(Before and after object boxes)

▼

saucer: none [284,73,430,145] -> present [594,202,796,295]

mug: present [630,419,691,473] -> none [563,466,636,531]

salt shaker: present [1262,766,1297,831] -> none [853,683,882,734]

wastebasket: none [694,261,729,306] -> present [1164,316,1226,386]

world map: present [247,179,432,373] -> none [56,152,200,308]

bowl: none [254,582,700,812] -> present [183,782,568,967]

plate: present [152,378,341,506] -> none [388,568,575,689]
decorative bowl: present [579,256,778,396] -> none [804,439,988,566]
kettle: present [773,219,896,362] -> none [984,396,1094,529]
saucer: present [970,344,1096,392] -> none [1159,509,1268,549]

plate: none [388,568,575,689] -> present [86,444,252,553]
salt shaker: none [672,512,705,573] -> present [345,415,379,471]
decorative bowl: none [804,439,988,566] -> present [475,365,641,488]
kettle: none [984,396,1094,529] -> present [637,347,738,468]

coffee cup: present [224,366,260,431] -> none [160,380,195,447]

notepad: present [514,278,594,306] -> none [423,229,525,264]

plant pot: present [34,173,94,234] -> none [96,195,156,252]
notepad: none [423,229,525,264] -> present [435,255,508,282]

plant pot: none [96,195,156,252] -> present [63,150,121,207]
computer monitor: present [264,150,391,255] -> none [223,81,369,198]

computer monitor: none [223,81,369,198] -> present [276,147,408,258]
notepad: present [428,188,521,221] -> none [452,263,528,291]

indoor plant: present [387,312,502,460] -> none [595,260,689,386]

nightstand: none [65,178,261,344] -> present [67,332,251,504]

▲

> PROBLEM DESCRIPTION
The records above are to be repeated in full, word for word.

> OUTPUT BELOW
saucer: none [284,73,430,145] -> present [594,202,796,295]

mug: present [630,419,691,473] -> none [563,466,636,531]

salt shaker: present [1262,766,1297,831] -> none [853,683,882,734]

wastebasket: none [694,261,729,306] -> present [1164,316,1226,386]

world map: present [247,179,432,373] -> none [56,152,200,308]

bowl: none [254,582,700,812] -> present [183,782,568,967]

plate: present [152,378,341,506] -> none [388,568,575,689]
decorative bowl: present [579,256,778,396] -> none [804,439,988,566]
kettle: present [773,219,896,362] -> none [984,396,1094,529]
saucer: present [970,344,1096,392] -> none [1159,509,1268,549]

plate: none [388,568,575,689] -> present [86,444,252,553]
salt shaker: none [672,512,705,573] -> present [345,415,379,471]
decorative bowl: none [804,439,988,566] -> present [475,365,641,488]
kettle: none [984,396,1094,529] -> present [637,347,738,468]

coffee cup: present [224,366,260,431] -> none [160,380,195,447]

notepad: present [514,278,594,306] -> none [423,229,525,264]

plant pot: present [34,173,94,234] -> none [96,195,156,252]
notepad: none [423,229,525,264] -> present [435,255,508,282]

plant pot: none [96,195,156,252] -> present [63,150,121,207]
computer monitor: present [264,150,391,255] -> none [223,81,369,198]

computer monitor: none [223,81,369,198] -> present [276,147,408,258]
notepad: present [428,188,521,221] -> none [452,263,528,291]

indoor plant: present [387,312,502,460] -> none [595,260,689,386]

nightstand: none [65,178,261,344] -> present [67,332,251,504]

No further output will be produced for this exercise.